Columna publicada el 21 de enero de 2011 en El El Espectador.

Para deshacerse de la mierda hay muchos eufemismos. El último en cobrar vigencia es “Emisario Submarino”. Un Emisario Submarino es un tubo que echa las aguas negras al mar.

Para deshacerse de la mierda hay muchos eufemismos. El último en cobrar vigencia es “Emisario Submarino”. Un Emisario Submarino es un tubo que echa las aguas negras al mar. El primero que se construyó en Cartagena está ubicado en la isla de Manzanillo y descarga las aguas del alcantarillado de la ciudad en la Bahía de Cartagena. No cuenta con difusores ni tratamiento, por eso hoy el turista puede disfrutar de aguas infecciosas adornadas con troncos cubiertos de lama verde.

Como el turista es el habitante más preciado de la ciudad; se tomaron cartas en el asunto con el denominado el “Plan Maestro” (deliciosa ironía, por cierto) y fue ejecutado por Aguas de Cartagena S.A. – ACUACAR, gracias a un préstamo del Banco Mundial, con un costo de 117,2 millones de dólares. El “Plan Maestro” consistió en hacer otro Emisario Submarino, pero más largo y con algunos filtros (léase cedazos, coladores) para el agua.

Según el Plan Maestro, el agua se disuelve rápidamente en el mar, “lo que reduce la concentración de materia orgánica y nutrientes. Después la salinidad, la temperatura, la radiación ultravioleta y las corrientes de mar contribuyen a la reducción bacteriana”. Además, dicen con descaro, “la introducción de nutrientes y materia orgánica en condiciones adecuadas a un ambiente oceánico usualmente deficiente en ellos es beneficioso en muchas situaciones. El mar con su capacidad de asimilación requiere de estas sustancias para el establecimiento de una cadena alimenticia para la subsistencia de sus organismos vivos”.

A pesar del pre-tratamiento que se propone hacer, las aguas negras impactarán negativamente los ecosistemas que están entre el corregimiento de Punta Canoa y Cartagena.
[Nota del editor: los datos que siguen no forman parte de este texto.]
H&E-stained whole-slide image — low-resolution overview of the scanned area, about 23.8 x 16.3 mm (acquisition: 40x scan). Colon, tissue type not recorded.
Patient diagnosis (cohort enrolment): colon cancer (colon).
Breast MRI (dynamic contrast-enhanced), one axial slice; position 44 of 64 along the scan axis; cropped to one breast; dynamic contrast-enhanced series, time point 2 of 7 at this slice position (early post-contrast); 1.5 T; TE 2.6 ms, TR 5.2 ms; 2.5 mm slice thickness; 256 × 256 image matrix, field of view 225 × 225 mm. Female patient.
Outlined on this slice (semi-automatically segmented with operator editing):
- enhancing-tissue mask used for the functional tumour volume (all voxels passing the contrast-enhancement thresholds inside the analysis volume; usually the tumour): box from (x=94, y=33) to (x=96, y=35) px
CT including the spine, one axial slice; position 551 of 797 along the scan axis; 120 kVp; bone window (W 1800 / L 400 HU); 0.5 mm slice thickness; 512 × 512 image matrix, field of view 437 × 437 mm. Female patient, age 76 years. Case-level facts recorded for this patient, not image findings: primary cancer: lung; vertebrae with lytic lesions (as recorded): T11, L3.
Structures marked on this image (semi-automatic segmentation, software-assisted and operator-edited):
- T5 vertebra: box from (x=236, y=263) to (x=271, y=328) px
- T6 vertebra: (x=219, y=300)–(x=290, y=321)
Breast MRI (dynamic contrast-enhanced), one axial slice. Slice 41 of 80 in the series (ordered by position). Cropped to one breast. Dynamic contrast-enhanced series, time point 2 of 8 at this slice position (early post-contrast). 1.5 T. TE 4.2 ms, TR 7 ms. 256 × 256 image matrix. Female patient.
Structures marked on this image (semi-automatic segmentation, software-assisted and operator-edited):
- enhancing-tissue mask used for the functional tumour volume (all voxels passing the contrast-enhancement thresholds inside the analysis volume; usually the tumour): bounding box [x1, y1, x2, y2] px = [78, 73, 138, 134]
Además, CARDIQUE, la entidad que concedió la licencia ambiental al proyecto el 5 de junio de 2001, autorizó que la construcción de la planta de tratamiento que se contempla se realice en el año 2015, mucho después de que haya entrado en funcionamiento el emisario submarino.

Si es que alguna vez se convierte en realidad, porque a pesar de que Cartagena lleva 13 años ilusionada con el Emisario, la espera pinta ser mucho más larga. El Emisario iba a entrar en funcionamiento este año. Los tubos se trajeron desde Noruega y fueron recibidos con un evento de bienvenida en el que todos iban de blanco, según la usanza de la ciudad. Se empezaron las obras de montaje de los tubos, pero el 2 de diciembre, al parecer por el fuerte oleaje, la tubería se rompió, y sus pedazos andan flotando por el mar. ACUACAR se dio de inmediato a la cacería de los tubos que se han avistado por Panamá, y los representantes legales del Consorcio EDT Marine Construction Cartagena Outfall, responsables de la instalación y suministro de los 4,32 kilómetros de tubería del Emisario Submarino, abandonaron la ciudad “como por entre un tubo” después de haberse embolsillado 57.000 millones de pesos.

Aunque los del Consorcio EDT Marine acaban de aparecer, nadie sabe cuánta tubería es rescatable y utilizable, y cuánta nueva se necesitará. Nadie le ha dicho a la ciudad cuánto costará, quién y cómo la pagará, y dentro de cuánto tiempo llegaría. Otro misterio es cuáles, y por cuánto, eran los seguros que amparaban la operación fallida de la instalación del Emisario Submarino, y quién es el beneficiario.


El asunto parece un capítulo de Los Simpsons, algo que pasaría en Springfield; hasta la alcaldesa de Cartagena salió diciendo que le gustaría que los responsables del asunto estuvieran junto con los tubos en el mar, como si ella estuviera exenta de culpa. De hecho, todo sería muy cómico si no fuera porque el tubo a fin de cuentas se paga con plata de los ciudadanos de Cartagena y porque el daño que se hace al mar, principal fuente de sustento de la ciudad, es irreparable.

Lo que sí es, es simbólico. Cartagena no sabe que hacer con sus desechos y por eso decide enviarlos lo más lejos posible, donde nadie los pueda ver, como si con la invisibilidad se desaparecieran los problemas. De igual manera el polvo bajo la alfombra, los guerrilleros al monte, los desplazados a los semáforos y la mierda al mar.